En un pánel celebrado con motivo de la celebración de hoy del Día Internacional de la Madre Tierra, se subrayó la necesidad de pasar de una visión del mundo antropocéntrica, que gira en torno a las necesidades del ser humano, a otra que ponga a nuestro planeta en el centro de nuestras prioridades.

La Asamblea General de la ONU realizó este martes el cuarto diálogo interactivo sobre la Armonía con la Naturaleza, en el que participaron representantes de los Estados miembros, del sistema de Naciones Unidas, de la sociedad civil y de organizaciones no gubernamentales.

Ese órgano de la ONU, en 2009, proclamó el 22 de abril «Día Internacional de la Madre Tierra» y resaltó entonces que hay que actuar en armonía con la naturaleza para lograr un equilibrio entre las necesidades económicas, sociales y medioambientales actuales y las de próximas generaciones.

En el debate de hoy intervino, entre otros oradores, el representante de Bolivia ante la ONU, Sacha Llorentty Soliz, que advirtió de los peligros que entrañan conceptos como el de “economía verde.”

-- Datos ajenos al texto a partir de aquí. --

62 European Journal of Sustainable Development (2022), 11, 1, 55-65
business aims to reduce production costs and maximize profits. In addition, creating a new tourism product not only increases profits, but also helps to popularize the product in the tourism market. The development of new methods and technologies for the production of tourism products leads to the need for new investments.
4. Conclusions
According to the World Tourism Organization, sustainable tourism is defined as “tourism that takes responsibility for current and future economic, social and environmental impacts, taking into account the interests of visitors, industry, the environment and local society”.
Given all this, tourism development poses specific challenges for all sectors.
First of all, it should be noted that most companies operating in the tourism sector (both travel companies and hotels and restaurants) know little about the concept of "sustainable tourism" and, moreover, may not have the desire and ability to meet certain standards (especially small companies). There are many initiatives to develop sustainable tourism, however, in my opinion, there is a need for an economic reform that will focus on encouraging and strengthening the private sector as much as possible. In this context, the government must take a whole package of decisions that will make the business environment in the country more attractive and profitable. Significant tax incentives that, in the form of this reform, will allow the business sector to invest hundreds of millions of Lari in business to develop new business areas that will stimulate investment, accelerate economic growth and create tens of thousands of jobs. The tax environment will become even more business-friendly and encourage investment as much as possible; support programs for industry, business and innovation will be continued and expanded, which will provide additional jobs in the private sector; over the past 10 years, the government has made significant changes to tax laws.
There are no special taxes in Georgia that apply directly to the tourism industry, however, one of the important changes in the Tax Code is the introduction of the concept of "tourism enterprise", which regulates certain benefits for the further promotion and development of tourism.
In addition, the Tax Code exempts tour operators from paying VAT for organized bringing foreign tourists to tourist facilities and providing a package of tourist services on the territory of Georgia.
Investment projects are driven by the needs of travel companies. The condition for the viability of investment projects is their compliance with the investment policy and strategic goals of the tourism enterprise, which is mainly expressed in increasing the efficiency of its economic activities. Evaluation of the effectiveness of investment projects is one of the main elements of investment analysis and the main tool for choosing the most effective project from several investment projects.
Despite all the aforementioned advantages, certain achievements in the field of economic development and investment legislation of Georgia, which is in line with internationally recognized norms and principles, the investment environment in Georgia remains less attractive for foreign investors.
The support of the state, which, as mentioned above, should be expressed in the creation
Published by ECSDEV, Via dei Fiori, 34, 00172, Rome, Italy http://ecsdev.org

También señaló que la armonía con la Naturaleza es un asunto que debe tenerse cuenta en la futura agenda de desarrollo post-2015 y reiteró la necesidad de que se promuevan hábitos de consumo sustentables, de producción no contaminante y que se impulse la agricultura y la seguridad alimentaria. También advirtió de que se está llegando a un momento de la historia en que los cambios que se dan pueden ser irreversibles.

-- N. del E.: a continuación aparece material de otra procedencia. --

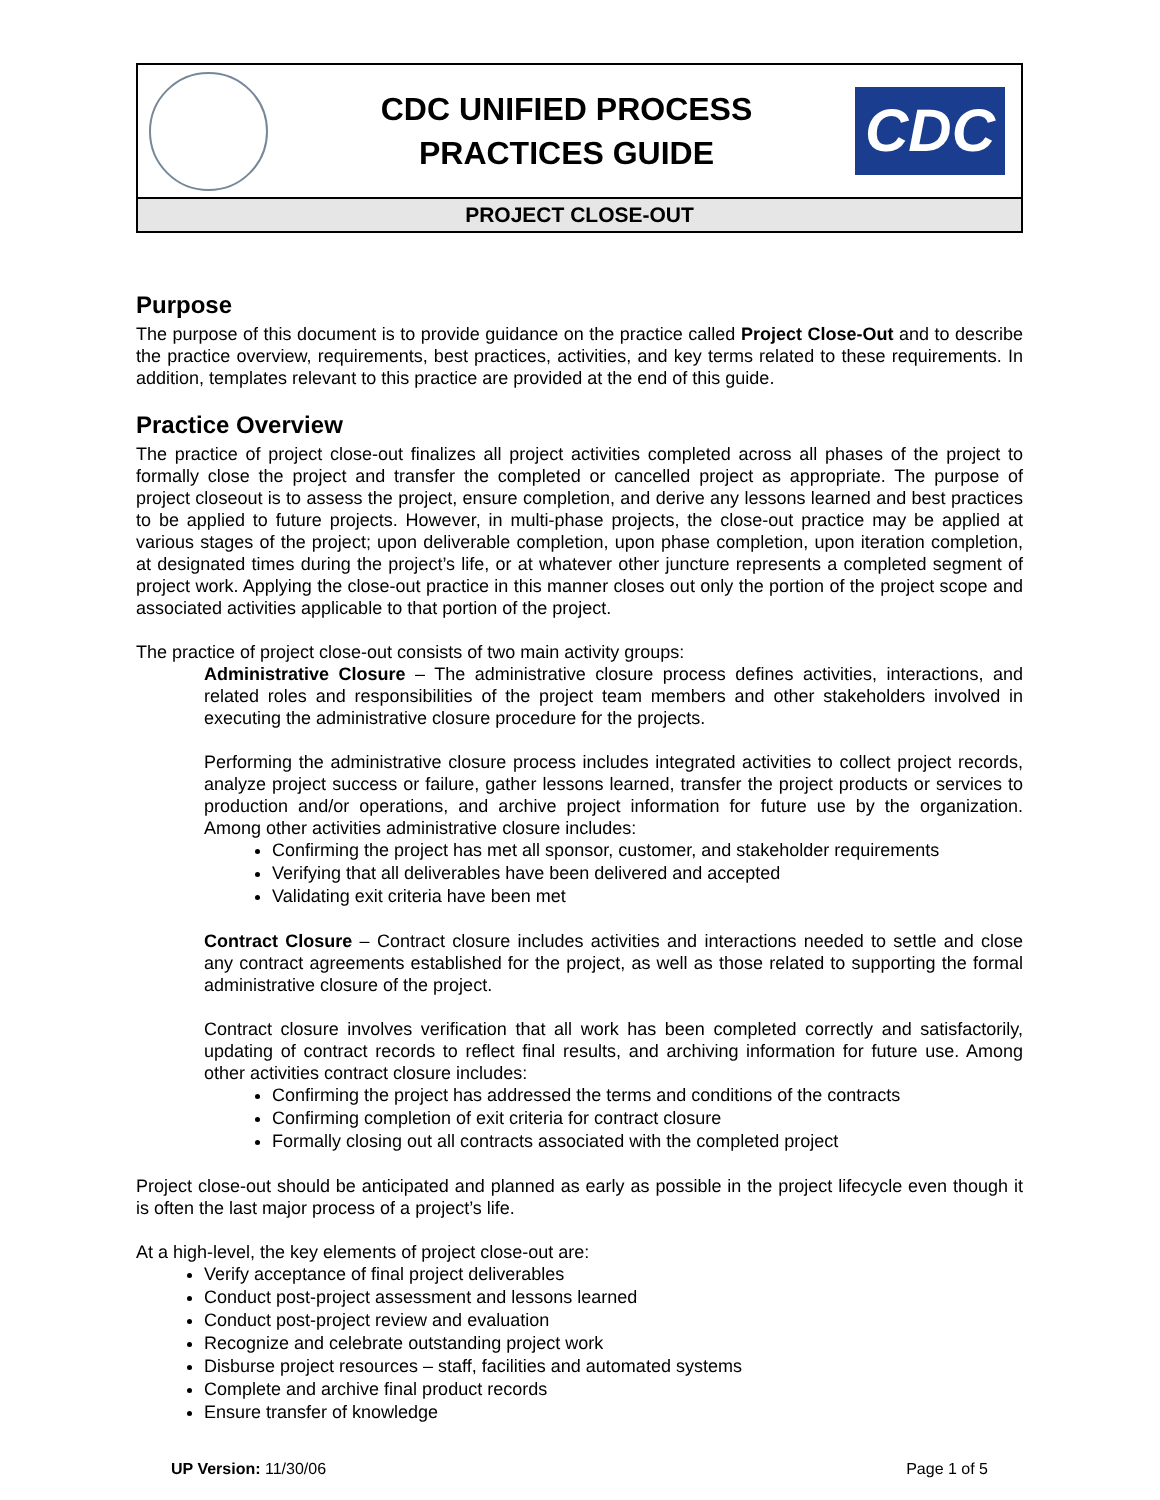CDC UNIFIED PROCESS
PRACTICES GUIDE
CDC
PROJECT CLOSE-OUT
Purpose
The purpose of this document is to provide guidance on the practice called Project Close-Out and to describe the practice overview, requirements, best practices, activities, and key terms related to these requirements. In addition, templates relevant to this practice are provided at the end of this guide.
Practice Overview
The practice of project close-out finalizes all project activities completed across all phases of the project to formally close the project and transfer the completed or cancelled project as appropriate. The purpose of project closeout is to assess the project, ensure completion, and derive any lessons learned and best practices to be applied to future projects. However, in multi-phase projects, the close-out practice may be applied at various stages of the project; upon deliverable completion, upon phase completion, upon iteration completion, at designated times during the project’s life, or at whatever other juncture represents a completed segment of project work. Applying the close-out practice in this manner closes out only the portion of the project scope and associated activities applicable to that portion of the project.
The practice of project close-out consists of two main activity groups:
Administrative Closure – The administrative closure process defines activities, interactions, and related roles and responsibilities of the project team members and other stakeholders involved in executing the administrative closure procedure for the projects.
Performing the administrative closure process includes integrated activities to collect project records, analyze project success or failure, gather lessons learned, transfer the project products or services to production and/or operations, and archive project information for future use by the organization. Among other activities administrative closure includes:
Confirming the project has met all sponsor, customer, and stakeholder requirements
Verifying that all deliverables have been delivered and accepted
Validating exit criteria have been met
Contract Closure – Contract closure includes activities and interactions needed to settle and close any contract agreements established for the project, as well as those related to supporting the formal administrative closure of the project.
Contract closure involves verification that all work has been completed correctly and satisfactorily, updating of contract records to reflect final results, and archiving information for future use. Among other activities contract closure includes:
Confirming the project has addressed the terms and conditions of the contracts
Confirming completion of exit criteria for contract closure
Formally closing out all contracts associated with the completed project
Project close-out should be anticipated and planned as early as possible in the project lifecycle even though it is often the last major process of a project’s life.
At a high-level, the key elements of project close-out are:
Verify acceptance of final project deliverables
Conduct post-project assessment and lessons learned
Conduct post-project review and evaluation
Recognize and celebrate outstanding project work
Disburse project resources – staff, facilities and automated systems
Complete and archive final product records
Ensure transfer of knowledge
UP Version: 11/30/06 Page 1 of 5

“No es solamente la ideología o las opiniones de algunos, sino la ciencia la que nos dice que el capitalismo está acabando con la Madre Tierra”, señaló el diplomático boliviano.

El académico ecuatoriano Fander Falconí Benítez aludió en su intervención a lo que consideró una crisis civilizatoria, cuyas manifestaciones son observables en distintos órdenes e incluso en el pensamiento.

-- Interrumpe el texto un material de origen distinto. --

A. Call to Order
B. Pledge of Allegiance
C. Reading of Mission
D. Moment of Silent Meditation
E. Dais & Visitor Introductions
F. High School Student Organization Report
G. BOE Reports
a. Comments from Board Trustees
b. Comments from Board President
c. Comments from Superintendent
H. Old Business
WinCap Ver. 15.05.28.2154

“La actual crisis económica mundial en realidad es una crisis civilizatoria, con varias aristas, en el plano económico, social, alimentario, y evidentemente en el orden físico y ambiental”, señaló Falconí y resaltó también la incapacidad que ha habido a nivel mundial para afrontar los desafíos ambientales y sociales.

El académico ecuatoriano recordó que el 1 por ciento de la población mundial recibe el 99 por ciento de todos los ingresos y que en pocos años habrá desaparecido el hielo de la Antártida, lo que marcará un punto sin retorno para el cambio climático.

Señaló además que muchos países “quieren alcanzar las pautas de consumo de los países ricos, lo que es ambientalmente inviable en un mundo físico finito” y consideró que la sobreproducción de mercancías comporta profundas injusticias para minorías de población específicas, además de crecientes injusticias ambientales.

Falconí Benítez subrayó que de no cambiarse conductas humanas que degradan gravemente el medio ambiente y los procesos que sustentan la vida, podría tener más sentido que nunca la reflexión que hizo un día el fallecido escritor colombiano Gabriel García Márquez, quien dijo que “la sabiduría nos llega cuando ya no sirve para nada.”